Lily: Wir sind so schnell an den Punkt gelangt, das zweite Album aufzunehmen, dass ich diesen Song schrieb, um uns noch einmal vor Augen zu halten, wie wichtig es ist, im Jetzt zu leben. Es nützt nichts, sich immer nur auf die Zukunft zu versteifen und darüber den Moment zu vergessen, in dem man sich aktuell befindet. Sonst läuft man Gefahr, die Dinge um sich herum nur verschwommen wahrzunehmen und das möchte ich keinesfalls. Dafür sind mir so kostbare Erinnerungen viel zu wichtig.

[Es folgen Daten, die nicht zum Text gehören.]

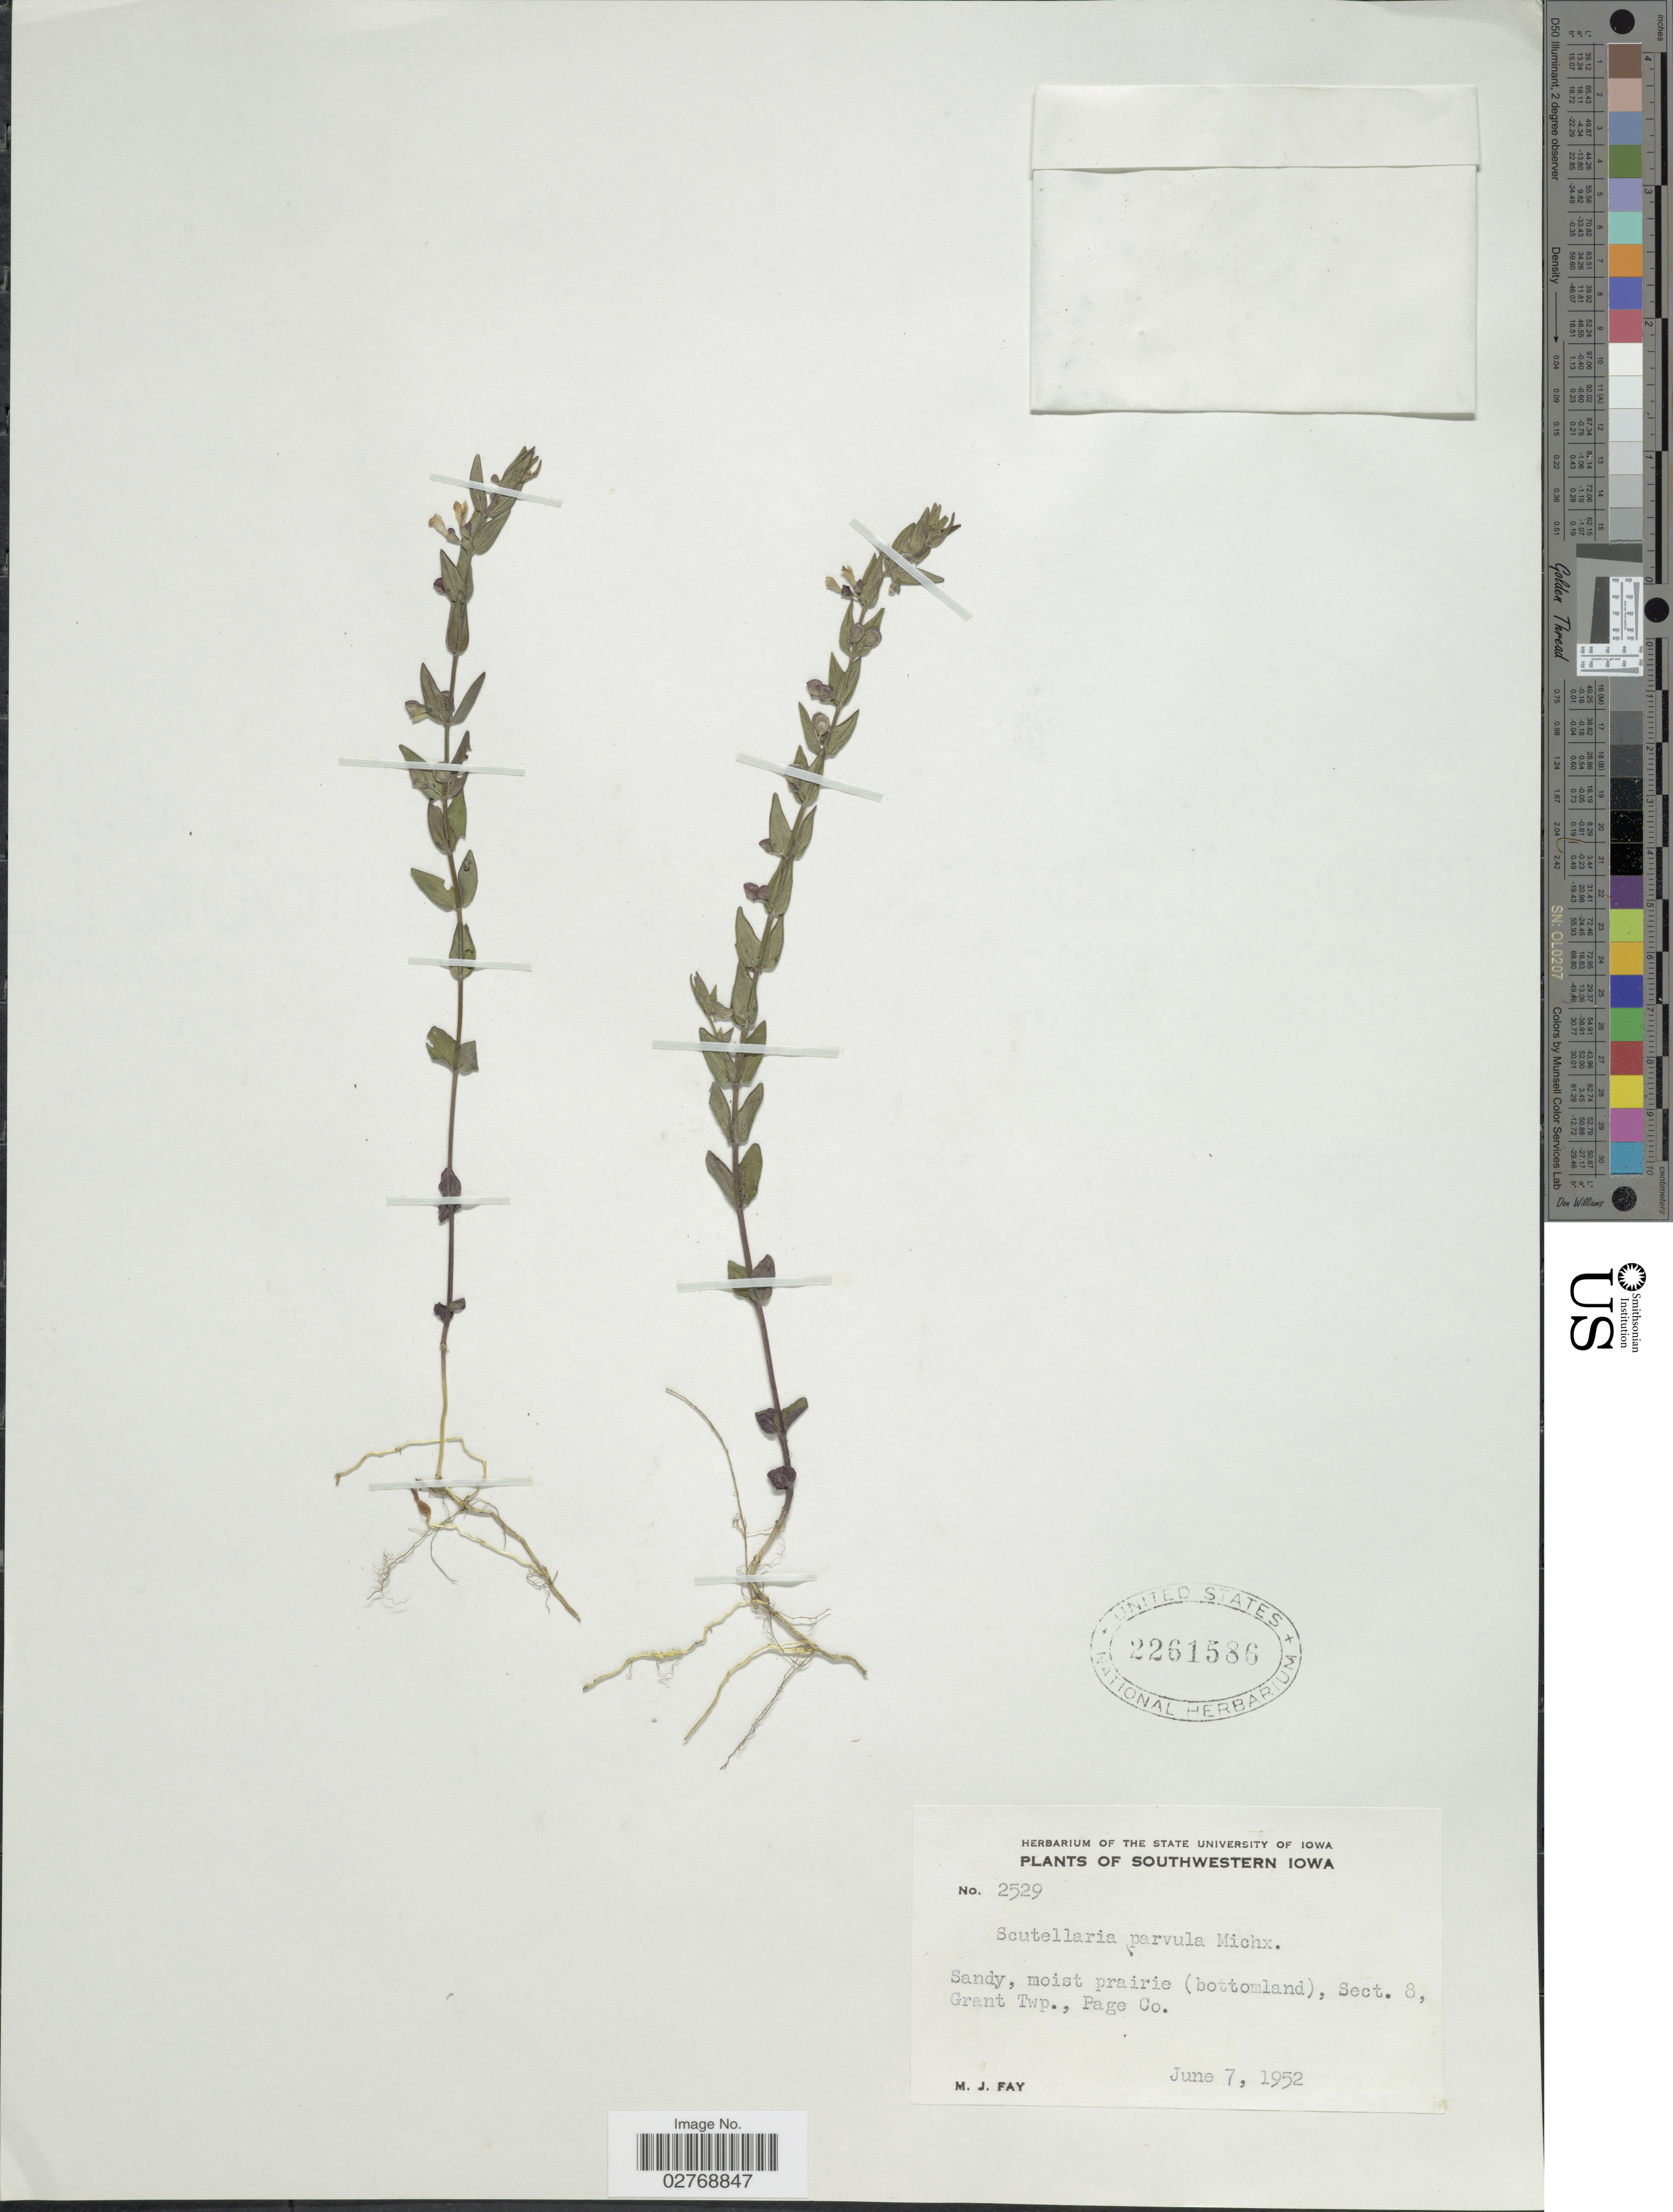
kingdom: Plantae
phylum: Tracheophyta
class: Magnoliopsida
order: Lamiales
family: Lamiaceae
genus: Scutellaria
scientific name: Scutellaria parvula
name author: Michx.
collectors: M. Fay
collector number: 2529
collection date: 1952-06-07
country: United States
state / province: Iowa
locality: Southwestern Iowa. Sect. 8, Grant Twp., Page Co.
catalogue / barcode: US 2261586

Madeleine: Es lohnt sich im Leben ausserdem, an Beziehungen zu bestimmten Menschen festzuhalten. Das wird mir immer mehr bewusst, je öfter wir auf Tour und von Zuhause weg sind. Teilweise ist es schwierig da immer im selben Maße mit allen Freunden in Kontakt zu bleiben wie vorher. Und doch lohnt es sich so sehr diese Freundschaften zu Personen zu pflegen, die man liebt. Lily und ich machen uns da aber wenig Sorgen, dass wir das nicht schaffen. Die Menschen, die uns wirklich wichtig sind, werden immer einen Platz in unserem Leben haben. Egal, wie viel wir unterwegs sind.

MusikBlog: Vielen Dank für das Interview.